WRITTEN INSTRUCTION: Output verbatim the item lines beginning with the line containing "genus: Trillium" and continuing through the line containing "order: Pinales", both included.

RECORD LIST:
* * *
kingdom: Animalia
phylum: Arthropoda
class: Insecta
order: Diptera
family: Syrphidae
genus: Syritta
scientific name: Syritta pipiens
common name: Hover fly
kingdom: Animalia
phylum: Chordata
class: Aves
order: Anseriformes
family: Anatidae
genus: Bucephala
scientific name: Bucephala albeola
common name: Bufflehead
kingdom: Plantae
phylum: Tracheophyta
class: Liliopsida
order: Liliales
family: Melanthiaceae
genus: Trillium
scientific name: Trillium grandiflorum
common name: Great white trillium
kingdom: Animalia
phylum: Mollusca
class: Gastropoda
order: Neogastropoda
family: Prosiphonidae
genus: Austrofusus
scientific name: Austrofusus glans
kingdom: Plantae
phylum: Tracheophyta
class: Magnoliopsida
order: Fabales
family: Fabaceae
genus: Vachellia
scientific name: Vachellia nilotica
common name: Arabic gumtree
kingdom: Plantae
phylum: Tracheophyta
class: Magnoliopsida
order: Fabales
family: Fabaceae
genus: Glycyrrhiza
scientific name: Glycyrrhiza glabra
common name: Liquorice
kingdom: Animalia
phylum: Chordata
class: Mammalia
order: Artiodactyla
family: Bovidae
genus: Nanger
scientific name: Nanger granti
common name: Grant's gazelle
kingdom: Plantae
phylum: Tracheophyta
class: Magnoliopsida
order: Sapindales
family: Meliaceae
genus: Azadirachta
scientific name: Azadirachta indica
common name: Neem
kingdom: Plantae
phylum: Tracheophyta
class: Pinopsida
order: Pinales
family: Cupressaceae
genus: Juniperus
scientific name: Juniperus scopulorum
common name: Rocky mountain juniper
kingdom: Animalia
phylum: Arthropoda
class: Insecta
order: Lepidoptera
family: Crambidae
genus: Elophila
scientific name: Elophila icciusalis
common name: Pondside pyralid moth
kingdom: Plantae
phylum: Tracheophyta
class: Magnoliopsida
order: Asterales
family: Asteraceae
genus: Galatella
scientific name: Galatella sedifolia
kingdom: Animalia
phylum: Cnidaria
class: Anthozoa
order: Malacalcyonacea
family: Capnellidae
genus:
* * *
ANSWER:
genus: Trillium
scientific name: Trillium grandiflorum
common name: Great white trillium
kingdom: Animalia
phylum: Mollusca
class: Gastropoda
order: Neogastropoda
family: Prosiphonidae
genus: Austrofusus
scientific name: Austrofusus glans
kingdom: Plantae
phylum: Tracheophyta
class: Magnoliopsida
order: Fabales
family: Fabaceae
genus: Vachellia
scientific name: Vachellia nilotica
common name: Arabic gumtree
kingdom: Plantae
phylum: Tracheophyta
class: Magnoliopsida
order: Fabales
family: Fabaceae
genus: Glycyrrhiza
scientific name: Glycyrrhiza glabra
common name: Liquorice
kingdom: Animalia
phylum: Chordata
class: Mammalia
order: Artiodactyla
family: Bovidae
genus: Nanger
scientific name: Nanger granti
common name: Grant's gazelle
kingdom: Plantae
phylum: Tracheophyta
class: Magnoliopsida
order: Sapindales
family: Meliaceae
genus: Azadirachta
scientific name: Azadirachta indica
common name: Neem
kingdom: Plantae
phylum: Tracheophyta
class: Pinopsida
order: Pinales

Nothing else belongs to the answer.